Have you worked out how to do a lagged correlation (aka autocorrelation function) plot in R yet?
Greg Goodman says:
February 9, 2014 at 1:43 pm
Sorry, I must have missed your link to the trig, perhaps you could post it again. Remember that I asked for a citation to something other than your own work.
Restating it doesn’t help, it still makes no sense. You haven’t even defined a “modulation”, except to say that modulation is defined as the addition of two cosines, which doesn’t help. That’s why I asked for a citation to something not written by you, as your claims and your terminology are sometimes less than clear.
Thanks,
w.
Greg Goodman says:
February 9, 2014 at 2:24 pm
I’ve known how to use the R acf() function for a few years now … what’s your point?
w.
Greg Goodman says:
February 9, 2014 at 2:21 pm
It’s not an “assertion” it pretty bleeding obvious that “the sun affects the climate” it where all the energy comes from.

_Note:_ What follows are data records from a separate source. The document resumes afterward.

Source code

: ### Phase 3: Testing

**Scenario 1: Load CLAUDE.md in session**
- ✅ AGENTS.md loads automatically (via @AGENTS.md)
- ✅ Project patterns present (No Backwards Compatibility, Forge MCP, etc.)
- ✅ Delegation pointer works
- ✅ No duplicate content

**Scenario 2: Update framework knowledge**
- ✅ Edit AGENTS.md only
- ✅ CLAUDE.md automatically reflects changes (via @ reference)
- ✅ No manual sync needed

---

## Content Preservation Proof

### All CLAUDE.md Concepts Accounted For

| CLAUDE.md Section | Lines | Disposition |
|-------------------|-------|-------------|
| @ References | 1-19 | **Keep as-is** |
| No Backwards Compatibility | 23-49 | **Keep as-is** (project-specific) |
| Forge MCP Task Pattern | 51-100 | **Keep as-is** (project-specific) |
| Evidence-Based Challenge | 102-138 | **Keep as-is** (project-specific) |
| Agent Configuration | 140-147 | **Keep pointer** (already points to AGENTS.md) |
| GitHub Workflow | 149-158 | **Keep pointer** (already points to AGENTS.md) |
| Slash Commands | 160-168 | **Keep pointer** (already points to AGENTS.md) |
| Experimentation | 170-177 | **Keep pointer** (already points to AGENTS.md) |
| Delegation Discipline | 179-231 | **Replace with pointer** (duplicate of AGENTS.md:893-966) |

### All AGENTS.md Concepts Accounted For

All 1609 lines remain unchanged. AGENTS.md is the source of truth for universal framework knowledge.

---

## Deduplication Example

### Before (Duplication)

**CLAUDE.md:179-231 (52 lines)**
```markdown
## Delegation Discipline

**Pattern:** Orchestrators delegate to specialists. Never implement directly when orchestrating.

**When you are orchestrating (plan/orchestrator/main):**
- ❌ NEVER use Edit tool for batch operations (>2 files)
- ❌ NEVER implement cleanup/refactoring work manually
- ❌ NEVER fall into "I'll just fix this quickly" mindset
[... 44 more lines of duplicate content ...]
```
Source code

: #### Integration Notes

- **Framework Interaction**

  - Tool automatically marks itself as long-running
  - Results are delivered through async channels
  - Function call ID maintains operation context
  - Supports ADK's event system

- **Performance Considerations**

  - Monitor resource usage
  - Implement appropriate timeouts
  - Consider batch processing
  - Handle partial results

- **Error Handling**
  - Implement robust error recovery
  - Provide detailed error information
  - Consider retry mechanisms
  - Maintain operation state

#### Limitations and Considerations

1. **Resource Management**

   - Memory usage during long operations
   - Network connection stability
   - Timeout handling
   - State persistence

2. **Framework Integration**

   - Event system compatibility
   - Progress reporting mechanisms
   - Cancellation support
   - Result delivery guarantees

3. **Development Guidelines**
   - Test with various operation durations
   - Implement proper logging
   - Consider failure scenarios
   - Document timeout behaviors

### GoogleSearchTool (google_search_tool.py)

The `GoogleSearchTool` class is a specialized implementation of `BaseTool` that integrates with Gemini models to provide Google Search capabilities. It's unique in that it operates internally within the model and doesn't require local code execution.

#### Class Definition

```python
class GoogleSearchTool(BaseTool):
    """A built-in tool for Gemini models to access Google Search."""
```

Indeed, or perhaps you mean ‘power’…
Anyway, there is a solar TSI-related effect of the order of 0.1 degrees and with no measurable lag, but the real issue is whether the Sun is a MAJOR driver of climate on the timescale of centuries and it is not, e.g. http://www.leif.org/EOS/Nagoya-Lean-2012.pdf
BTW, note slide 3 showing the Earth’s Energy Budget [not power] labelled with W/m2
“Restating it doesn’t help, it still makes no sense.”
go back to my triplets article discussed above. NUSW site gives you pics. The maths link provided the idenity, I explain in some detail how it works. So does WP. I’ve given you search terms….. What more do you wnat, do I have to pop over for a beer and read it to you? come on.
Looking at the Indian Ocean it seems that its just 18.6 / 2 , no sign of 8.85 mixing in . Not much evidence of solar periods there, which goes along with the idea of tropics being resistant to changes in insolation.
http://climategrog.wordpress.com/?attachment_id=774
Greg Goodman says:
February 9, 2014 at 1:57 pm
You say that “modulation” is INDENTICAL [sic] to the addition of two cosines.
Wikipedia, on the other hand, confirms what I thought, which is that amplitude modulation is done by an equation of the form (1 + cos(signal)) * cos(carrier).
So all your handwaving doesn’t help. I have a ham radio licence, Greg, I’m not ignorant of AM or sidebands … I’m still waiting for your link to someone’s explanation of how you get an “interference pattern” with a frequency that is the average of the two frequencies being combined.
And as a musician, I use acoustic beat frequencies to tune my guitar, and I know very well how to calculate them … and they do NOT have the frequency of the average of the two underlying frequencies as you claim above when you average 8.85 and 9.3.
Instead, the beat frequency is the DIFFERENCE, not the average, of the underlying frequencies.
w.
“Anyway, there is a solar TSI-related effect of the order of 0.1 degrees and with no measurable lag”
I would expect a fast settling effect on shallow water. It’s like the small capacity part of the pot analogy. That would have minimal lag and thus equilibrate fast enough to be a direct correlation to power. That does not preclude a longer response in deeper reservoirs that would have significant lag, dependant on the time constant it may correlate better with integral, ie accumulated energy. That is where latter half 20th high activity could still be with us.
That is the point I was trying to make originally, global SST may take a while to drop back to 1900 levels even if get two low cycles, having been pumped up for the last 50 years. The idea of the 0.1 degree superficial effect may not be all there is. It really is too simplistic to expect one straight, fast resolving signal to tell the whole storey.
With respect to RGB’s comments, yes one needs to be careful how far one pushes the resistor-capacitor type analogies.